Kegiatan Pacu Kuda ini menjadi salah satu agenda unggulan daerah, dalam mendorong pengembangan pariwisata dan perputaran ekonomi.
Mahyeldi menyampaikan apresiasi kepada Pemerintah Kabupaten Padang Pariaman dan PORDASI atas kolaborasi dalam penyelenggaraan event tersebut.
Ia menilai, pacu kuda tidak hanya berperan dalam meningkatkan prestasi olahraga berkuda, tetapi juga memberikan dampak luas bagi sektor pariwisata dan UMKM.
Mahyeldi meyakini, ajang pacu kuda dapat meningkatkan kunjungan wisatawan, baik domestik maupun mancanegara, serta menjadi magnet bagi perantau untuk kembali ke kampung halaman.
“Momentum ini menjadi bagian penting dalam strategi kita mengembangkan pariwisata daerah melalui event-event olahraga yang mampu menarik perhatian masyarakat luas,” tuturnya.
Mahyeldi juga berharap, kejuaraan pacu kuda dapat terus diselenggarakan secara berkelanjutan dengan menjunjung tinggi sportivitas, kejujuran, dan kebersamaan, sekaligus menjadi penggerak pertumbuhan ekonomi daerah.
“Kami ingin event ini tidak hanya sukses sebagai tontonan, tetapi juga memberi manfaat nyata bagi masyarakat,” tegasnya.
Lebih lanjut, Mahyeldi pun mengapresiasi peran Pemerintah Kabupaten Padang Pariaman dalam menghadirkan ajang yang mampu menarik partisipasi perantau dan pengunjung dari berbagai daerah.
“Banyak perantau yang pulang kampung dan ikut berkontribusi dalam kegiatan ini. Ini menjadi kekuatan besar dalam menggerakkan ekonomi dan pariwisata daerah,” ungkapnya.
Sementara, Bupati Padang Pariaman, John Kenedy Azis menyampaikan komitmennya untuk menjadikan ajang pacu kuda sebagai agenda tahunan dalam rangka memperkuat pariwisata dan pelestarian budaya Minangkabau.

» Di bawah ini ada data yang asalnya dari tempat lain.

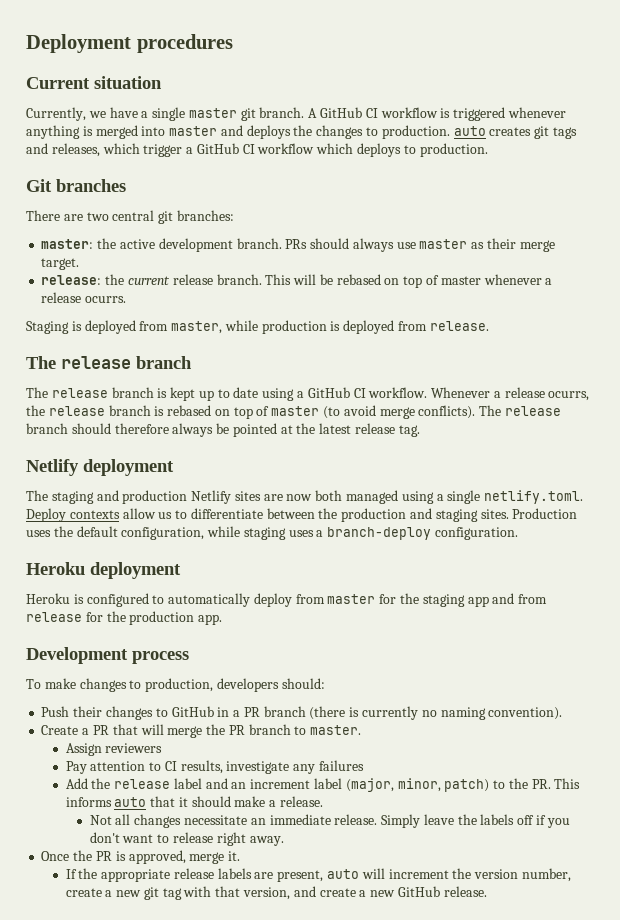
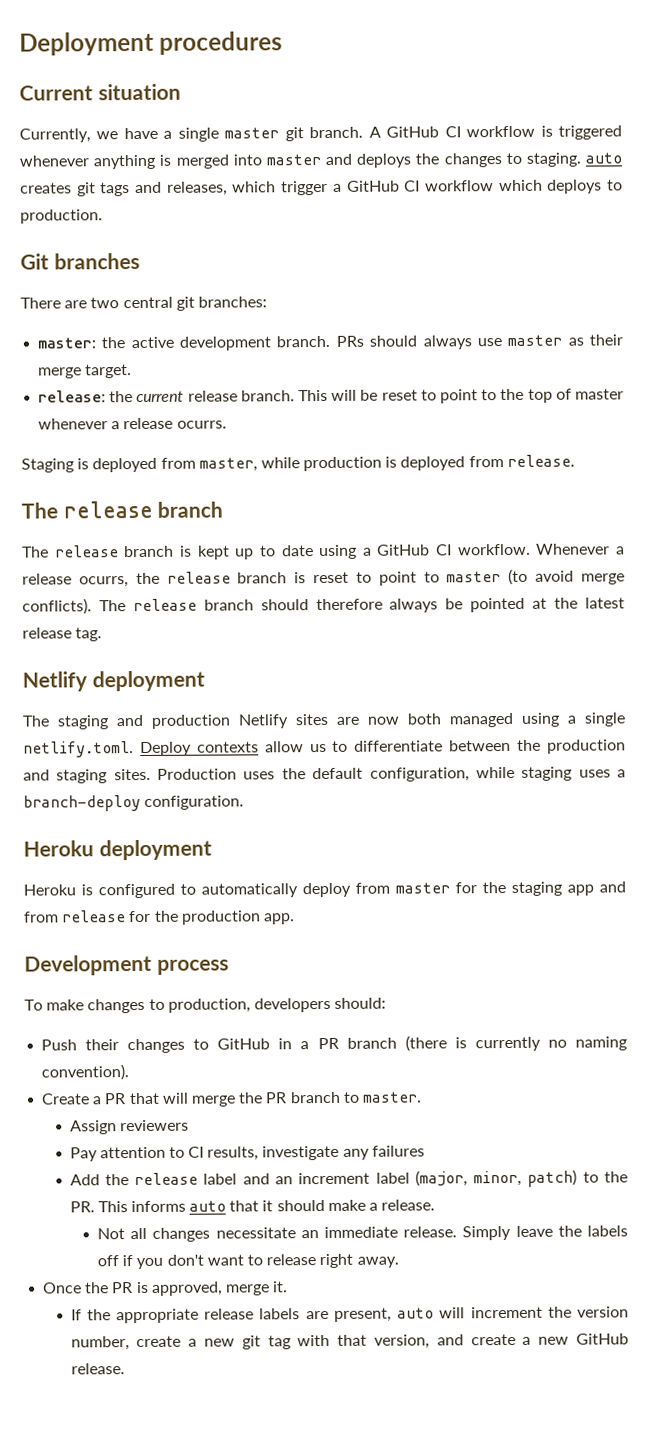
[381,125,450,139] production. -> [525,152,581,167] staging.
[336,274,400,285] rebased on -> [381,388,525,404] reset to point to the
[167,405,270,419] rebased on top of -> [313,571,440,586] reset to point to

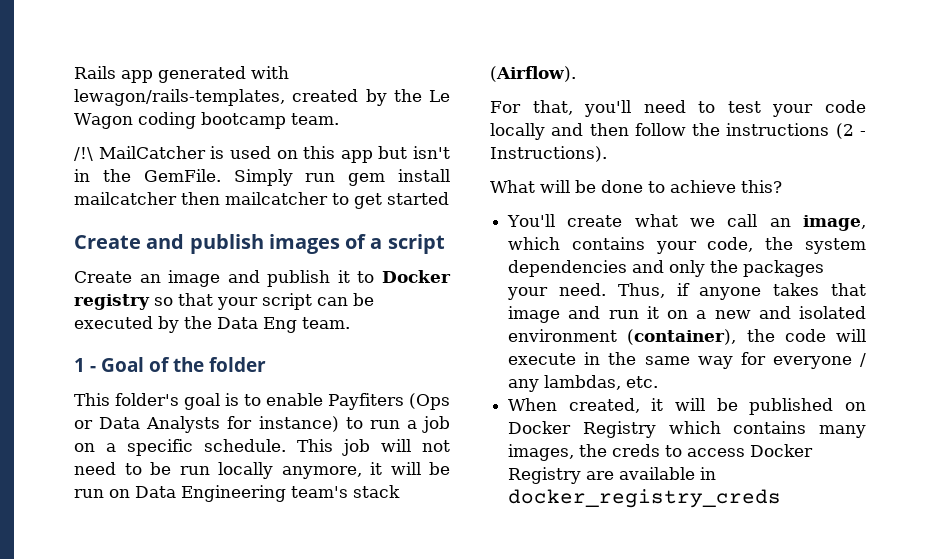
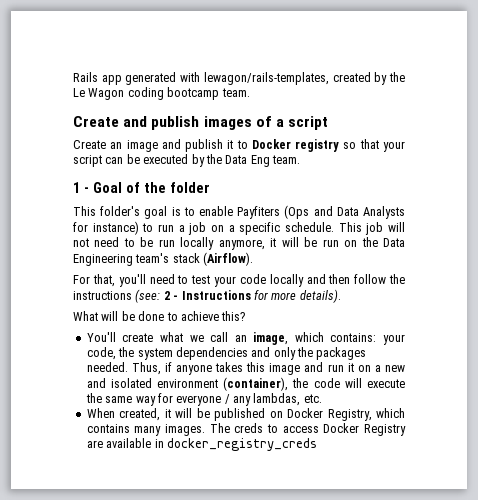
[74,146,450,163] [74,169,450,186] [74,192,449,209] // /!\ MailCatcher is used on this app but isn't in the GemFile. Simply run gem install mailcatcher then mailcatcher to get started -> (250, 92) none
[74,420,93,429] or -> [313,206,333,216] and
(130, 493) none -> [361,237,378,247] the
[835,123,866,139] [490,146,607,162] (2 - Instructions). -> [135,289,341,303] (see: 2 - Instructions for more details).
[571,237,645,250] contains -> [330,333,377,342] contains:
[507,283,606,300] your need. -> [86,362,128,372] needed.
[831,283,866,296] that -> [246,362,266,372] this
[584,352,601,365] in -> (405, 383) none
[582,421,656,438] Registry -> [327,409,372,421] Registry,
[508,444,608,461] images, the -> [165,423,230,436] images. The

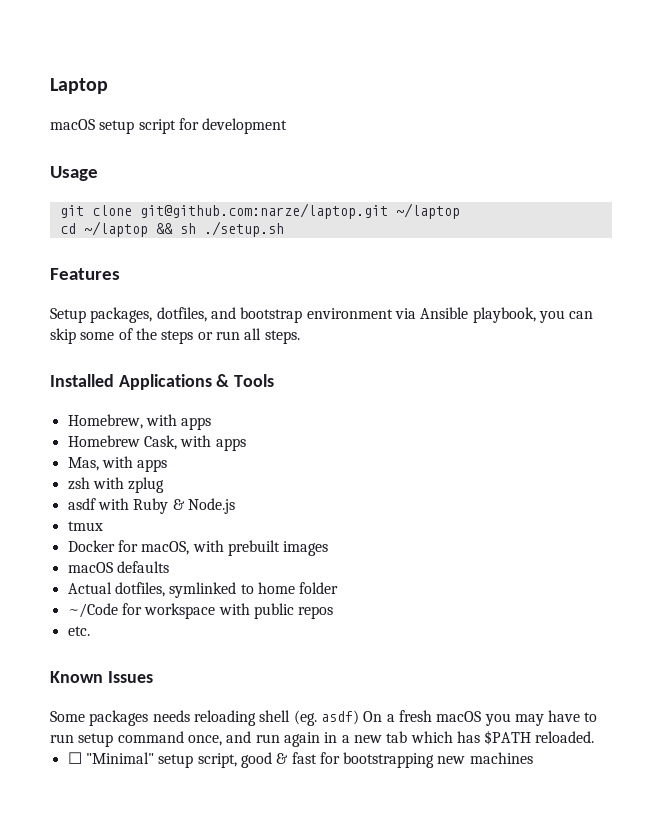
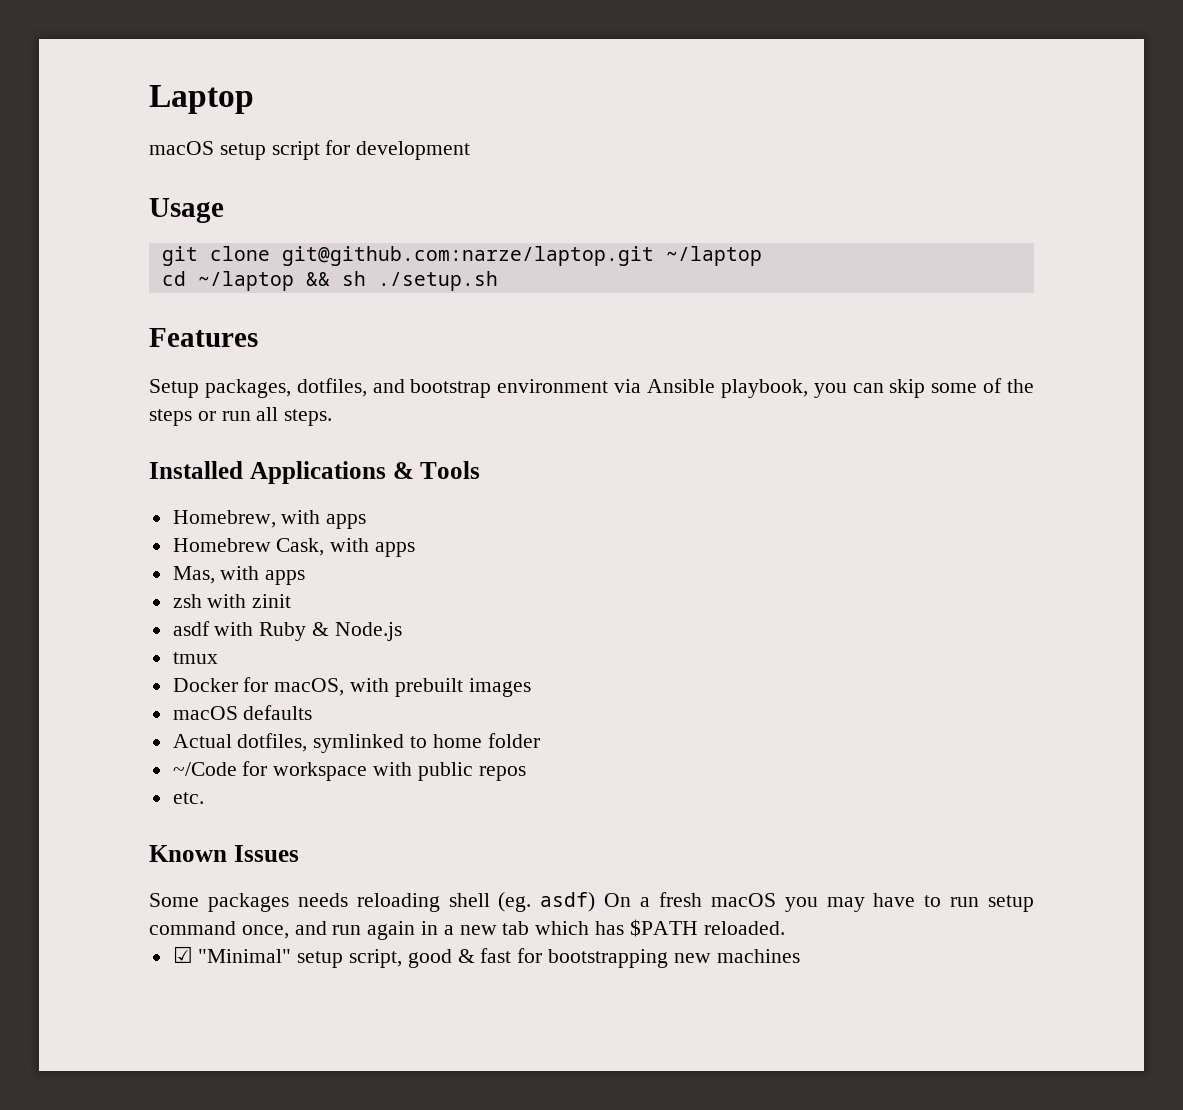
[128,477,165,493] zplug -> [252,594,292,608] zinit
[67,752,82,764] ☐ -> [172,946,193,963] ☑

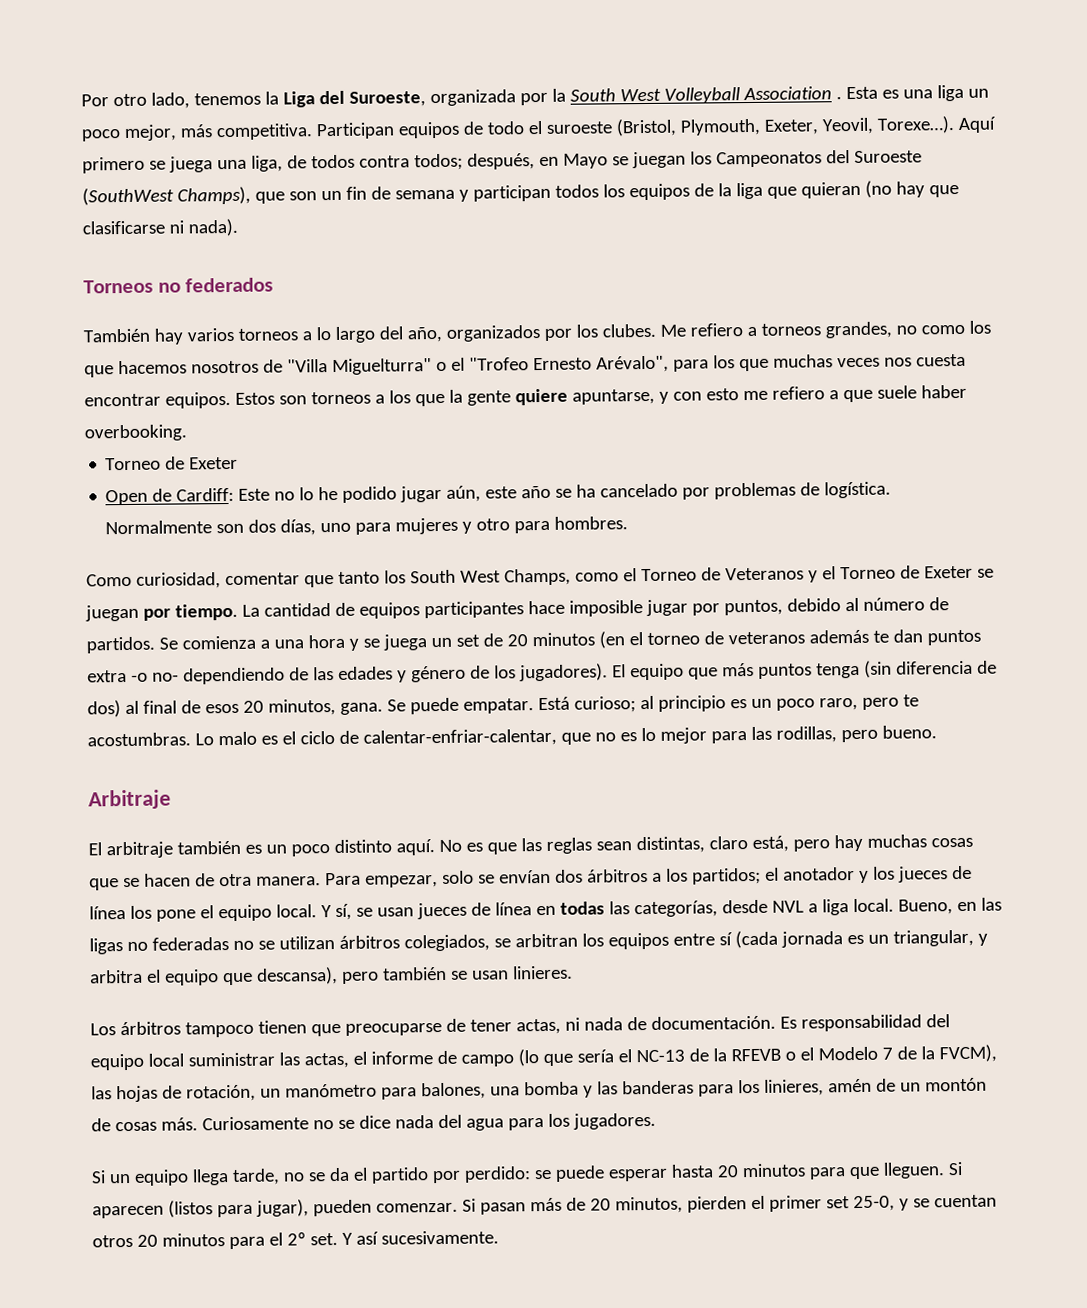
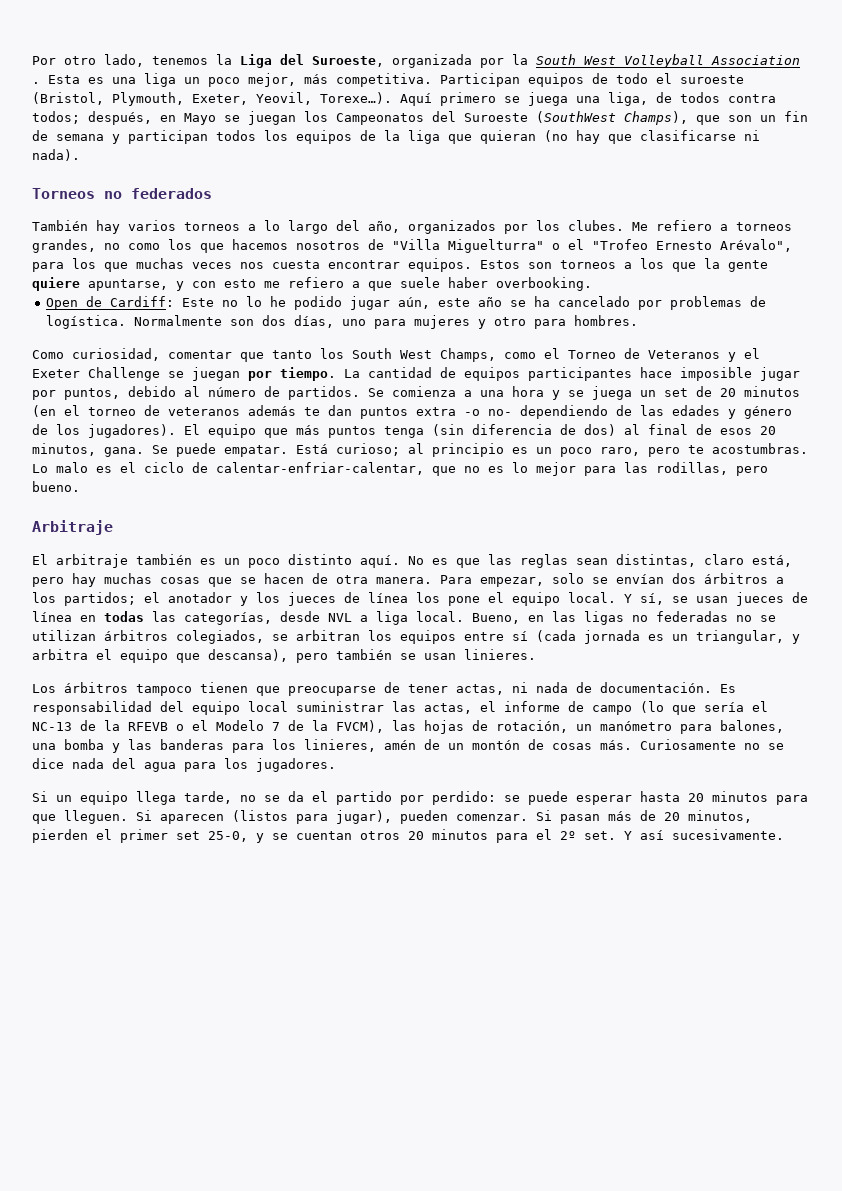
[105,456,239,471] // Torneo de Exeter -> (592, 284) none
[839,565,973,580] Torneo de Exeter -> [32,367,160,381] Exeter Challenge

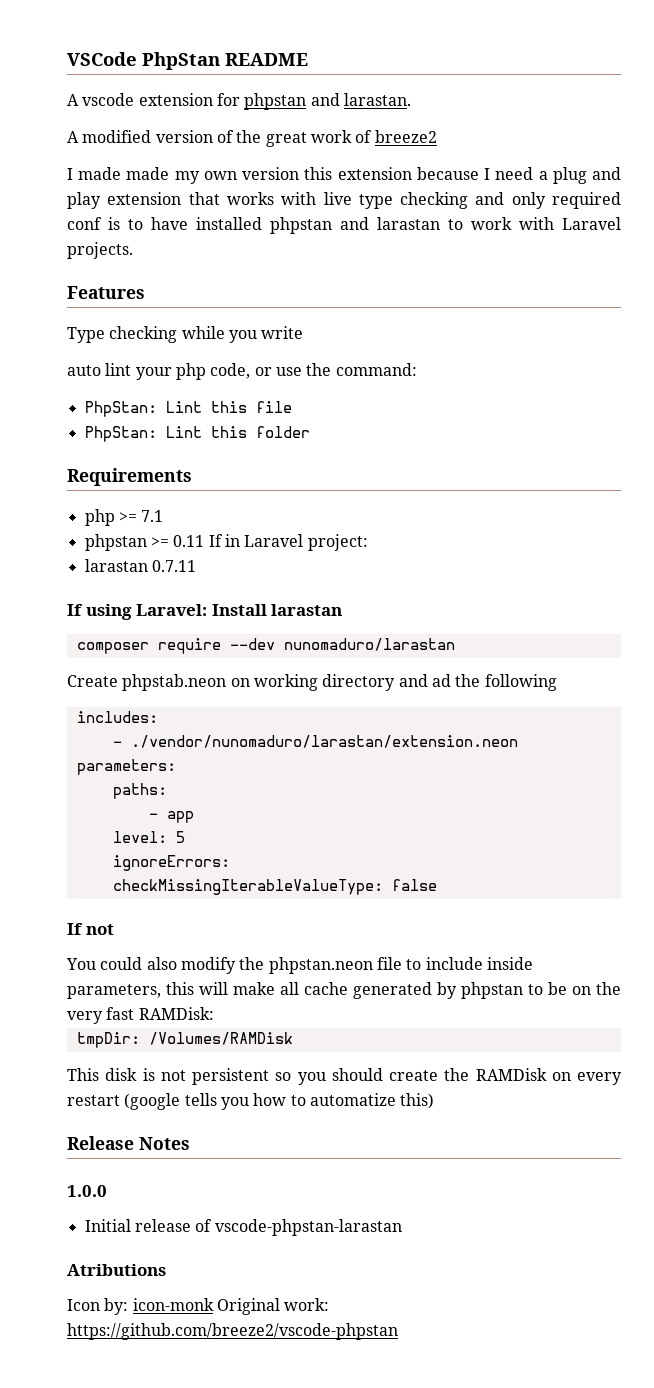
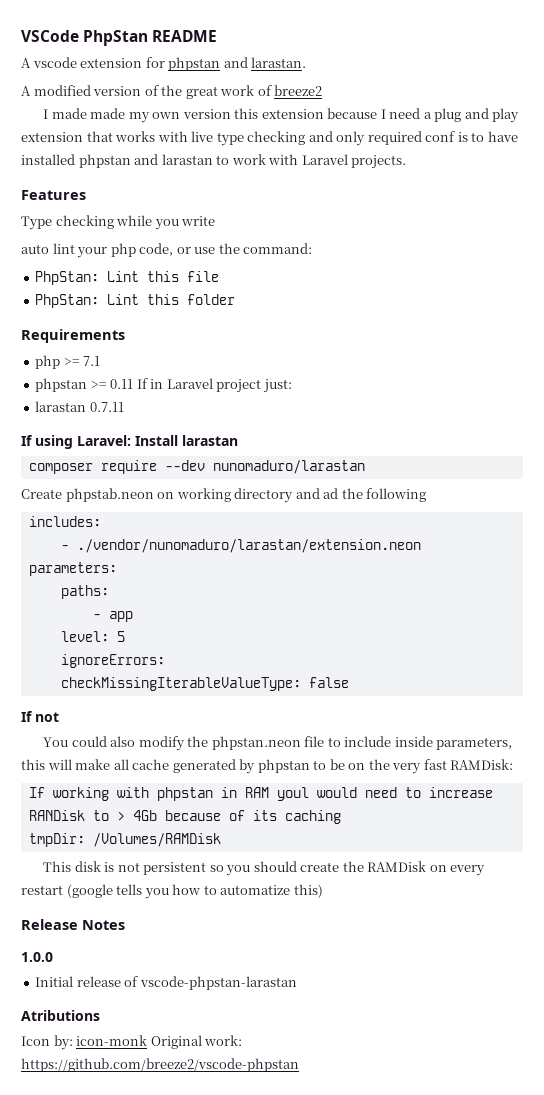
[307,534,368,551] project: -> [216,379,292,393] project just:
(214, 1013) none -> [28,787,493,801] [28,810,341,824] // If working with phpstan in RAM youl would need to increase RANDisk to > 4Gb because of its caching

“Event ini akan terus kita dorong menjadi agenda tahunan yang mampu menarik wisatawan sekaligus melestarikan budaya daerah,” tuturnya.
John menjelaskan, pelaksanaan Pacu Kuda Padang Pariaman 2026 berlangsung selama dua hari, 28–29 Maret, dengan mempertandingkan berbagai kelas terbaik.
Selain itu, kegiatan juga dimeriahkan dengan hiburan masyarakat, termasuk penampilan artis Minang Fauzana serta kehadiran aktor nasional Jefri Nichol, yang semakin menambah daya tarik event tersebut.
Menurutnya, pacu kuda tidak hanya menjadi ajang olahraga tradisional, tetapi juga momentum memperkuat kebersamaan serta mendorong perputaran ekonomi masyarakat.
“Kami mengajak seluruh masyarakat untuk bersama-sama menjaga kebersihan, keamanan, dan kesuksesan acara ini,” tutupnya.